COMPITO 1 ▸ Per ciascuna delle affermazioni seguenti, indica con sì o no se concorda con l'articolo sul trattenimento del migrante, riportando tra virgolette le parole dell'articolo che lo stabiliscono: (a) il ragazzo è arrivato in Italia da minorenne il 4 novembre; (b) nel Centro di accoglienza il ragazzo ha potuto contattare il suo avvocato; (c) al Cpr di Milano gli è stato restituito il cellulare.
COMPITO 2 ▸ Prosegui l'articolo sul trattenimento del migrante, riprendendo subito dopo la sua ultima frase.

TESTO DI PARTENZA ▸
Un piccolo passo in avanti, visto che i migranti, pur non avendo commesso nessun reato, di fatto sono meno tutelati dei detenuti in carcere. Non c’è nessun ordinamento come quello penitenziario e quindi non hanno garanzia alcuna.

Ma ritorniamo all’ordinanza, a partire dalle vicissitudini che ha dovuto affrontare il migrante. Vale la pena narrarle per comprendere quanta difficoltà e palesi violazioni incorrono le persone che giungono nel nostro Paese. Parliamo di un ragazzo che è giunto in Italia, da minorenne, il 4 novembre scorso. Appena messo piede a Lampedusa, gli è stato notificato un decreto di respingimento. La questura di Siracusa gli ha disposto il trattenimento presso il Cpr di Ponte Galeria, a Roma. A causa delle misure di quarantena imposte dalla pandemia, l’udienza di convalida del trattenimento si è tenuta soltanto un mese dopo, il 7 dicembre 2020, e il giudice di pace di Roma, nonostante che lo straniero avesse dichiarato di essere minorenne, ha convalidato il suo trattenimento.

Il 31 dicembre, a seguito della procedura medica di accertamento dell’età del migrante, il giudice di pace ne ha ordinato il rilascio. È stato quindi portato in un Centro di accoglienza, dove vi è rimasto fino al 5 gennaio 2021. È accaduto che in quel contesto non gli è stato permesso di contattare amici o familiari, né il suo avvocato, che non hanno più avuto notizia di lui fino all’ 8 gennaio, nonostante le richieste inoltrate dal legale di fiducia, avvocata Cristina Cecchini del foro di Roma, alla Questura. L’avvocata, non avendo avuto riscontro, ha inviato una segnalazione anche al Garante.

Si è venuto quindi a scoprire che il 5 gennaio stesso, il prefetto di Roma ha notificato al ragazzo un nuovo decreto di espulsione, con accompagnamento alla frontiera. Il questore ha disposto il suo trattenimento presso il Cpr di Milano, essendo necessario acquisire un documento valido per l’espatrio. Ed è lì che non gli è stato restituito il suo cellulare. Non ha potuto chiamare nessuno, soprattutto il suo avvocato per chiedere di essere assistito visto che nel frattempo ha fatto richiesta di protezione internazionale e avevano già fissato l’udienza. Ecco quindi spiegato il motivo del ricorso.

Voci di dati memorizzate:
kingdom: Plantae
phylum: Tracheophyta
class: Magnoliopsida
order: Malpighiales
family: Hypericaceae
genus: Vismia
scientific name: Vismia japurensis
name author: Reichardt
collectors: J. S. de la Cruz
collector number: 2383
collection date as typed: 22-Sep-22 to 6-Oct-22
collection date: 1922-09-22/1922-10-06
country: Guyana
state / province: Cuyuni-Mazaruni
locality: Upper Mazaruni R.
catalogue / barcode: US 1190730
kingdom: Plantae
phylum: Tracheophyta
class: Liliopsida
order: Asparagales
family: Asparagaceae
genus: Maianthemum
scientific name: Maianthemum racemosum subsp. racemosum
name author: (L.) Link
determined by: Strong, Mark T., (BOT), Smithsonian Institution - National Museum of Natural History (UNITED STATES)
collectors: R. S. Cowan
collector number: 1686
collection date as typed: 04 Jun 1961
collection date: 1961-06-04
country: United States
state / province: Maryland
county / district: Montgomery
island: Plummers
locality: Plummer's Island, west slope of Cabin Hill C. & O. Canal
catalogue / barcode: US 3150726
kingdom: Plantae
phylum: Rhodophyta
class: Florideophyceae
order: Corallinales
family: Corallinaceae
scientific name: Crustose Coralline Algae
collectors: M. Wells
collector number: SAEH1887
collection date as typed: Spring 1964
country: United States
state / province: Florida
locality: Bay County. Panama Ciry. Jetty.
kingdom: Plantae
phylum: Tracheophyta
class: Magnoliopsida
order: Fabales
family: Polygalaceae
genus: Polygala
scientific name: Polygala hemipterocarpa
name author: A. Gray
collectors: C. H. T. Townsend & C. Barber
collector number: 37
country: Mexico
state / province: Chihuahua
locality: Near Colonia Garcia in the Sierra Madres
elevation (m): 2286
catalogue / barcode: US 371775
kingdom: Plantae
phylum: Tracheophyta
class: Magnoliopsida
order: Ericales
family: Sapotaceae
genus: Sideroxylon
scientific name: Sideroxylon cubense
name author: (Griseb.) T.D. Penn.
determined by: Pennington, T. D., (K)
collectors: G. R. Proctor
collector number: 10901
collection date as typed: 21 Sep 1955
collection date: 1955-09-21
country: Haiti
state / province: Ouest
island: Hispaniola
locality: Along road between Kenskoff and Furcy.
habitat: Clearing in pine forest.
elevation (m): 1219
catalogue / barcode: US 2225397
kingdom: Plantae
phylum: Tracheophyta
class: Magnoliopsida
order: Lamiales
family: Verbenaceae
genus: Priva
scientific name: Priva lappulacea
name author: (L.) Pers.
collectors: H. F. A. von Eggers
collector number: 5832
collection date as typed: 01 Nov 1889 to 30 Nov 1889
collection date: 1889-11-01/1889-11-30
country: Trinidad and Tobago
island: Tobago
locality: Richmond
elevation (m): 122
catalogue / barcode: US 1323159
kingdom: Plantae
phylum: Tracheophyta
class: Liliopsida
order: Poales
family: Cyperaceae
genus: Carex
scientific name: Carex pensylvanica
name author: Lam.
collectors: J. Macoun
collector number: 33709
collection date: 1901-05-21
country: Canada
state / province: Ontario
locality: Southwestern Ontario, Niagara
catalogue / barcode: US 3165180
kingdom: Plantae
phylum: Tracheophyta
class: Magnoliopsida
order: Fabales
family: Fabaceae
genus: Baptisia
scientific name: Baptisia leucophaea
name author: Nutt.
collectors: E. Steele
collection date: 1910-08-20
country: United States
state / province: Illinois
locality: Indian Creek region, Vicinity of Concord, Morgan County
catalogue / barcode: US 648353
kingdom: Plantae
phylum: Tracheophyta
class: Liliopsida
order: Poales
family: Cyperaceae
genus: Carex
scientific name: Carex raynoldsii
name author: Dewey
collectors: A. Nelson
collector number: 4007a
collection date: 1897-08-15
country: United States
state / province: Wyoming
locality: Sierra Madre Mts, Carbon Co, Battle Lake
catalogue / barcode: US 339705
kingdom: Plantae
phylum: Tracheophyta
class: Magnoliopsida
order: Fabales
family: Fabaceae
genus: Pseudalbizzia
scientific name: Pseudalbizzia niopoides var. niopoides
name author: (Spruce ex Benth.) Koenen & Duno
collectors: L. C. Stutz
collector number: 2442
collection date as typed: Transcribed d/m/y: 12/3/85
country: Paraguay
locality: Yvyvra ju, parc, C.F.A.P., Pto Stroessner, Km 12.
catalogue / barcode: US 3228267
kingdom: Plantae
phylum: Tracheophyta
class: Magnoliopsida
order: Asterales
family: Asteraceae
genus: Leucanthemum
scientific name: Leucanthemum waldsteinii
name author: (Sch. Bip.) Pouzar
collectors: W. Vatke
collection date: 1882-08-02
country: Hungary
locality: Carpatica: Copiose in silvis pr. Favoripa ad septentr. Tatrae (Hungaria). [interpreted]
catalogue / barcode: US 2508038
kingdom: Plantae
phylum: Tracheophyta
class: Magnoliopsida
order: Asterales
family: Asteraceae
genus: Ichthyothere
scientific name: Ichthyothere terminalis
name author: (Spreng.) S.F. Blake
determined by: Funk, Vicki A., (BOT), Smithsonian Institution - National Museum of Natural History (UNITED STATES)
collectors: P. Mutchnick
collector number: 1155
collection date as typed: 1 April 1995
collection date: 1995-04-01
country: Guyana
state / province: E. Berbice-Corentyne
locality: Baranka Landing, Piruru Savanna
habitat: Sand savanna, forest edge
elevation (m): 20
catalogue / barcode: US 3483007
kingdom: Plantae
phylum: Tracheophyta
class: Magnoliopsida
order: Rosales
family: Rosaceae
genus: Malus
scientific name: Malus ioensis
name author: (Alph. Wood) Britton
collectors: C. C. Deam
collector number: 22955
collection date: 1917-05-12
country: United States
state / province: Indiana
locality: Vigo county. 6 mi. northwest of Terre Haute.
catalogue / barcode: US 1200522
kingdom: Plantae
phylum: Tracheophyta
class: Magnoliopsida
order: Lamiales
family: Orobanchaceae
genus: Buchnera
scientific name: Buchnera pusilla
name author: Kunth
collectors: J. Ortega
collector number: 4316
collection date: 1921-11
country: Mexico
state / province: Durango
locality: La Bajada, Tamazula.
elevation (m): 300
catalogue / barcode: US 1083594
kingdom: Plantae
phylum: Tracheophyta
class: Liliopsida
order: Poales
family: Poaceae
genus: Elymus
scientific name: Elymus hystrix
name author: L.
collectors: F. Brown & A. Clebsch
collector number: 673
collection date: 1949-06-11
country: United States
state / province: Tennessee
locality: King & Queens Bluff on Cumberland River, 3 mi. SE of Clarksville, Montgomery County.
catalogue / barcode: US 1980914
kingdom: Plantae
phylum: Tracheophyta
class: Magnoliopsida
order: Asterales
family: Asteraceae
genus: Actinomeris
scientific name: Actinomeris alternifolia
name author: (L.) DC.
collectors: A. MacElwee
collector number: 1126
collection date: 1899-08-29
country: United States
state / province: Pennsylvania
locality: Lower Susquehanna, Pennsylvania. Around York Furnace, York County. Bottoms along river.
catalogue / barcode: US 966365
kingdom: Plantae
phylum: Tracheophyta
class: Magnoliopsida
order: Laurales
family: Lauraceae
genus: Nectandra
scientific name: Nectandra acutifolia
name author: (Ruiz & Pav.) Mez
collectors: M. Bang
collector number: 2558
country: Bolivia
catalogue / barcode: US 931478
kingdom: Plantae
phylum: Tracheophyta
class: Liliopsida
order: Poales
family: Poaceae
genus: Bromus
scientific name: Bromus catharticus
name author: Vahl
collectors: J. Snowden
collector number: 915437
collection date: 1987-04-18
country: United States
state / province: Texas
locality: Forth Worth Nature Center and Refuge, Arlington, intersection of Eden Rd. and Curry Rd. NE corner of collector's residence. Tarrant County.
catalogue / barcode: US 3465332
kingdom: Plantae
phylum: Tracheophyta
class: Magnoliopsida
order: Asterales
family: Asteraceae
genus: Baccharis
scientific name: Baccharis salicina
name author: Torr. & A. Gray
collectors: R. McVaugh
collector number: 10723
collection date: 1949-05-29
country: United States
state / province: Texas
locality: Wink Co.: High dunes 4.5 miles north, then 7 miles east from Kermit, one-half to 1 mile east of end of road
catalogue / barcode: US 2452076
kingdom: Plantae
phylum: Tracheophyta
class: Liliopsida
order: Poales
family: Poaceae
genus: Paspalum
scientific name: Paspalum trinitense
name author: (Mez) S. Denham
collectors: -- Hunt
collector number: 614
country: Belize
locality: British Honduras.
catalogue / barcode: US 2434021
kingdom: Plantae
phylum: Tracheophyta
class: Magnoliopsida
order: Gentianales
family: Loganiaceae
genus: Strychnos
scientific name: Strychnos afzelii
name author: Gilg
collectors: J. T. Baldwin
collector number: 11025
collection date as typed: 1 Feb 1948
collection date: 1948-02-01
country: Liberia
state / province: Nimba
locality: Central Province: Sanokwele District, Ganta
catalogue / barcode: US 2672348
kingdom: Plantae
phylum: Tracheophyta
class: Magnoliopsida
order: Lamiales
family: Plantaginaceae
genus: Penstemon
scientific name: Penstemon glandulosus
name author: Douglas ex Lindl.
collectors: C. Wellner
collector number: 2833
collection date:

RISPOSTA 1 ▸
(a) Sì: «Parliamo di un ragazzo che è giunto in Italia, da minorenne, il 4 novembre scorso.»
(b) No: «non gli è stato permesso di contattare amici o familiari, né il suo avvocato»
(c) No: «Ed è lì che non gli è stato restituito il suo cellulare.»

RISPOSTA 2 ▸
Secondo il tribunale di Milano, l’impossibilità di accedere al proprio telefono cellulare costituisce una limitazione del diritto alla libertà di comunicazione dei trattenuti che non trova fondamento nel nostro ordinamento ed è anzi contraria alle norme costituzionali e sovranazionali che presidiano tale diritto. La limitazione delle comunicazioni con l’esterno, che necessariamente consegue all’impossibilità di accedere al proprio telefono cellulare, è altresì idonea a configurare una violazione del diritto di difesa dei trattenuti. Tale circostanza, come riconosciuto dal Tribunale, risulta particolarmente evidente nel caso del richiedente asilo ricorrente, a cui non è stato consentito di comunicare con il proprio difensore di fiducia prima dell’udienza di convalida del trattenimento, con la conseguenza di non potersi avvalere della sua assistenza in tale sede.

Il Tribunale ha quindi ordinato alla Prefettura, alla Questura di Milano e all’ente gestore del Cpr di consentire al ricorrente la detenzione e l’utilizzo del proprio telefono cellulare secondo le modalità indicate dall’articolo 7 del Regolamento Unico Cie ( Regolamento Ministeriale 20 ottobre 2014) per le visite all’interno del centro, ovvero in base a turni quotidiani, in locali sottoposti a sorveglianza ma nel rispetto della riservatezza della persona e per un tempo sufficiente, che l’ordinanza indica in almeno due ore.